Towards Accurate Guided Diffusion Sampling through Symplectic Adjoint Method
This work addresses a specific bottleneck in guided diffusion sampling for image and video generation, offering an incremental improvement over existing methods.
The paper tackled the problem of inaccurate guidance in training-free guided sampling for diffusion models, especially in early generation stages, by proposing Symplectic Adjoint Guidance (SAG) that uses multiple function calls and a symplectic adjoint method, resulting in higher-quality image and video generation compared to baselines.

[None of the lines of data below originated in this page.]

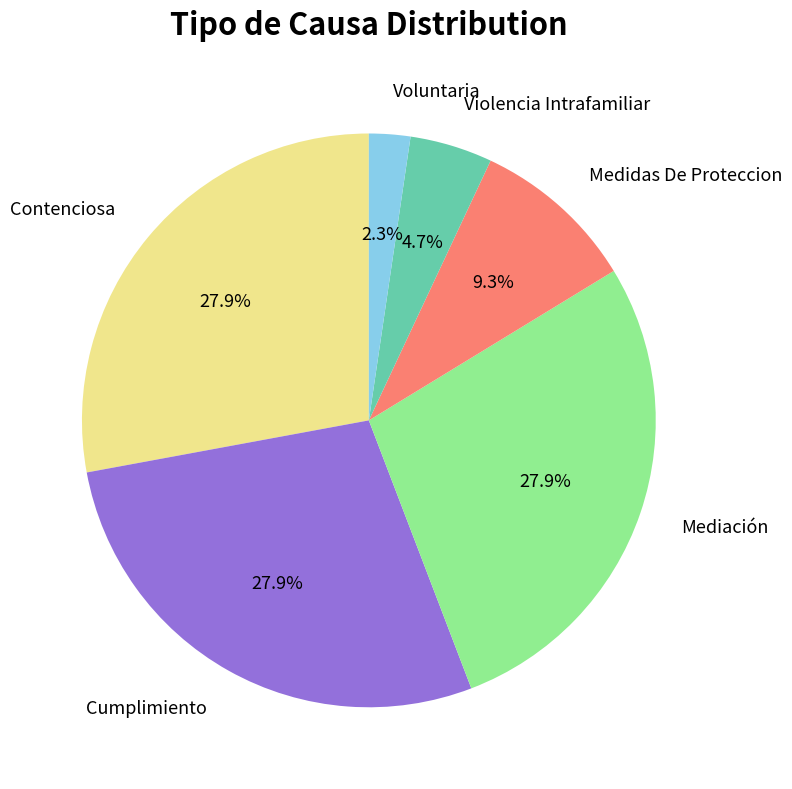

What is the smallest slice in the pie chart?

Voluntaria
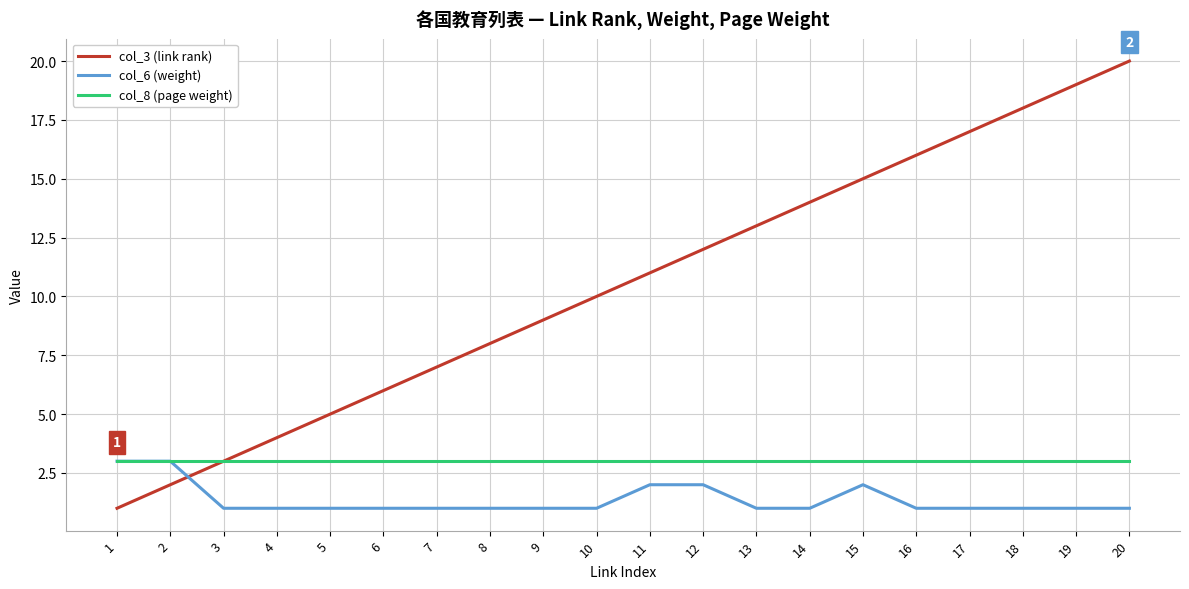

Is it true that col_3 (link rank) equals 6 at 6?

True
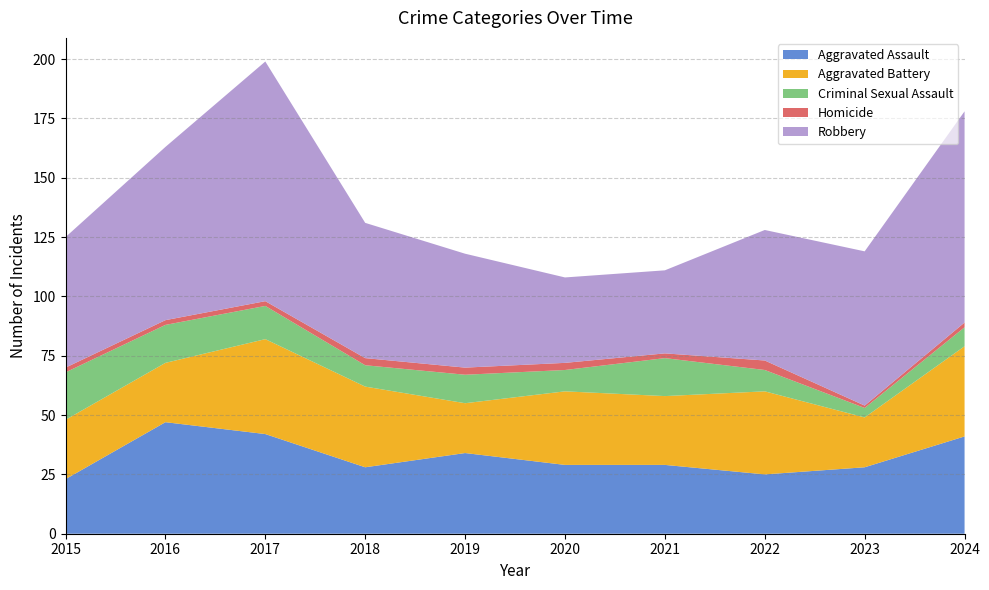

Reading left to right, extract all data points from this chart.

Aggravated Assault: 2015=23	2016=47	2017=42	2018=28	2019=34	2020=29	2021=29	2022=25	2023=28	2024=41
Aggravated Battery: 2015=25	2016=25	2017=40	2018=34	2019=21	2020=31	2021=29	2022=35	2023=21	2024=38
Criminal Sexual Assault: 2015=20	2016=16	2017=14	2018=9	2019=12	2020=9	2021=16	2022=9	2023=4	2024=8
Homicide: 2015=2	2016=2	2017=2	2018=3	2019=3	2020=3	2021=2	2022=4	2023=1	2024=2
Robbery: 2015=55	2016=73	2017=101	2018=57	2019=48	2020=36	2021=35	2022=55	2023=65	2024=89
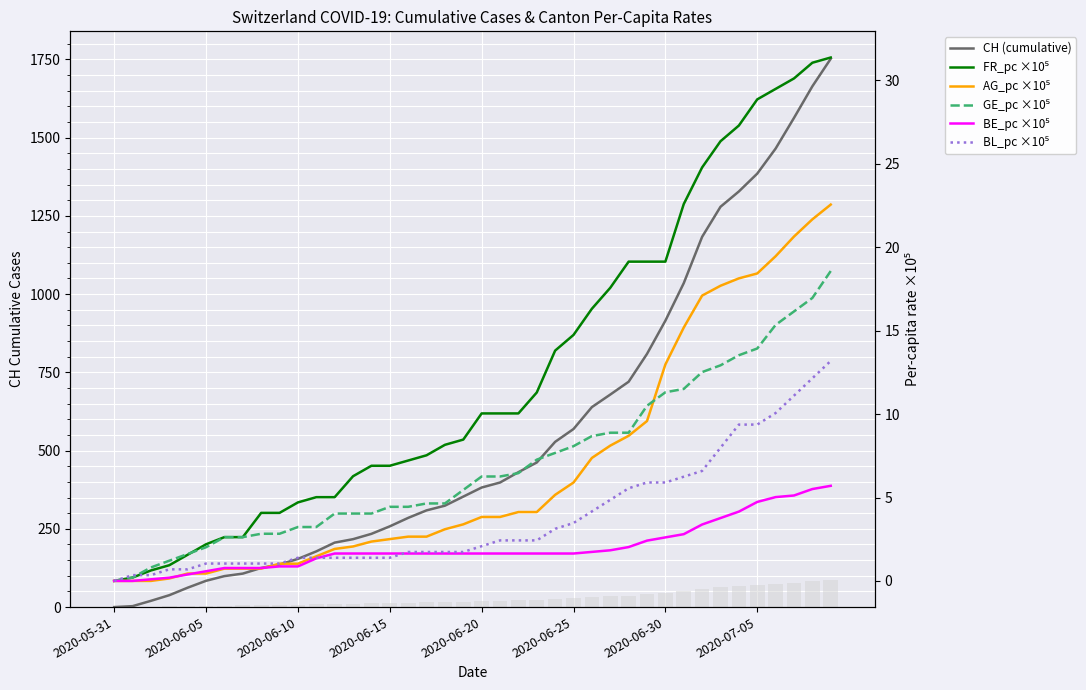

What is the sum of all FR_pc ×10⁵ values?

498.4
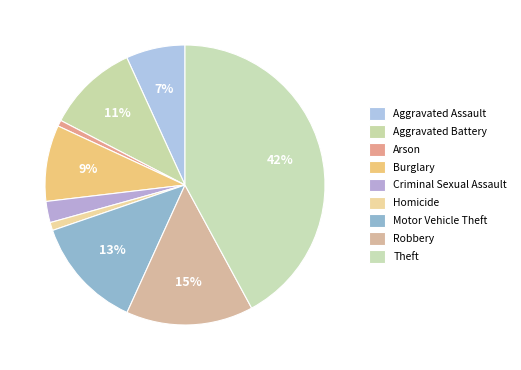

Which slice is the smallest?

Arson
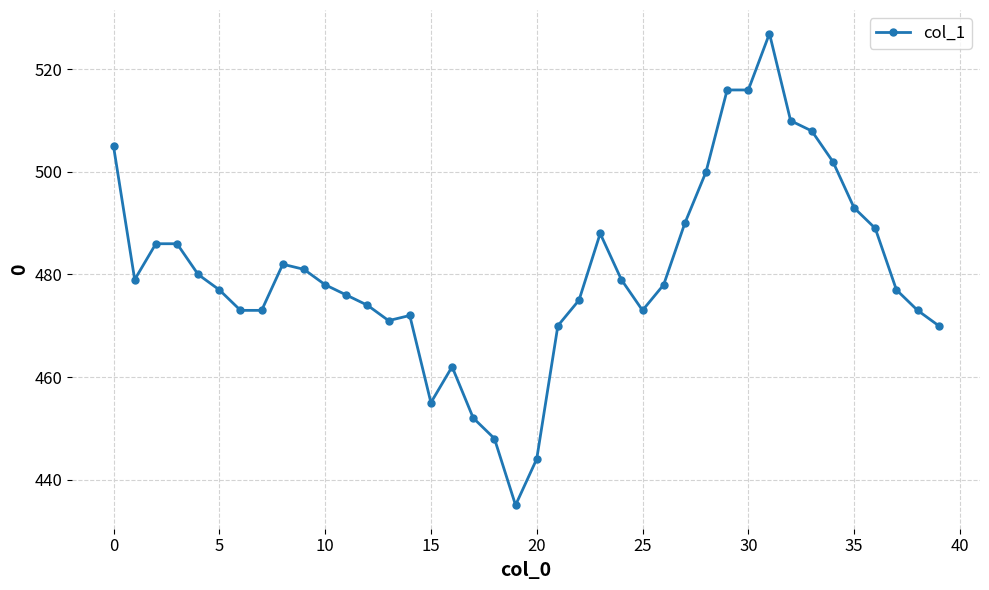

What is the maximum value shown in the chart?

527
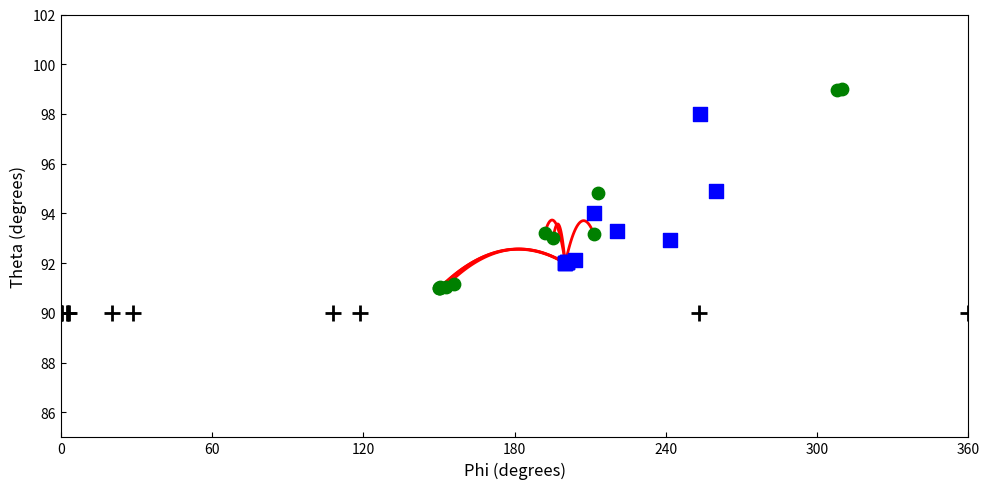

Which series contains the lowest Y value?

Canonical Designation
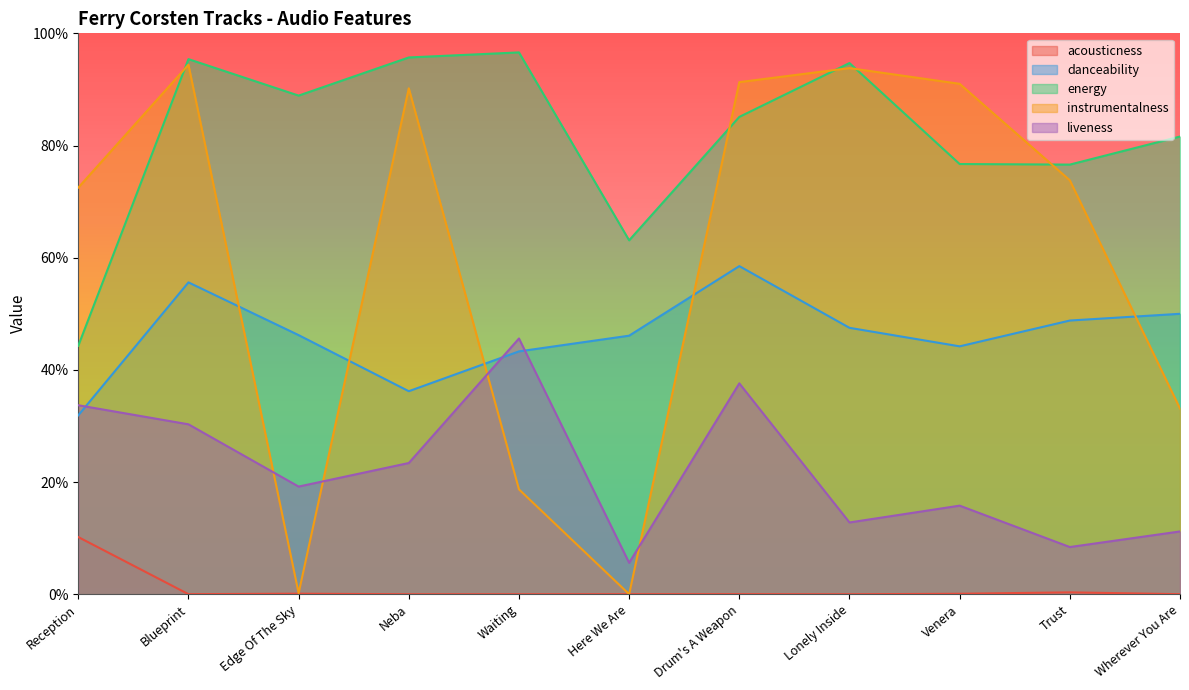

At which label is energy closest to 0?

Reception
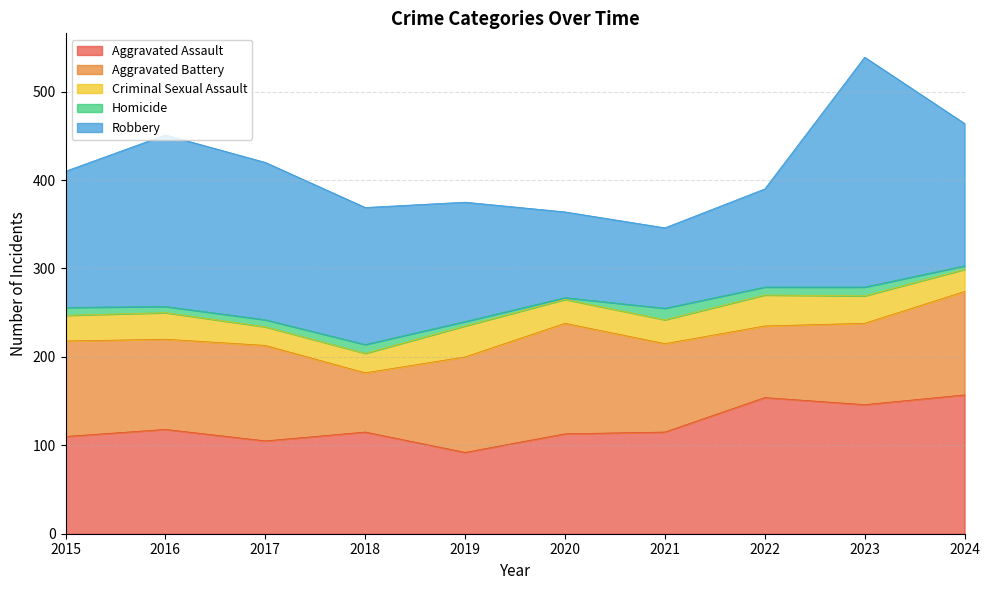

At how many categories does at least one series exceed 49?

10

Training-free guided sampling in diffusion models leverages off-the-shelf pre-trained networks, such as an aesthetic evaluation model, to guide the generation process. Current training-free guided sampling algorithms obtain the guidance energy function based on a one-step estimate of the clean image. However, since the off-the-shelf pre-trained networks are trained on clean images, the one-step estimation procedure of the clean image may be inaccurate, especially in the early stages of the generation process in diffusion models. This causes the guidance in the early time steps to be inaccurate. To overcome this problem, we propose Symplectic Adjoint Guidance (SAG), which calculates the gradient guidance in two inner stages. Firstly, SAG estimates the clean image via $n$ function calls, where $n$ serves as a flexible hyperparameter that can be tailored to meet specific image quality requirements. Secondly, SAG uses the symplectic adjoint method to obtain the gradients accurately and efficiently in terms of the memory requirements. Extensive experiments demonstrate that SAG generates images with higher qualities compared to the baselines in both guided image and video generation tasks.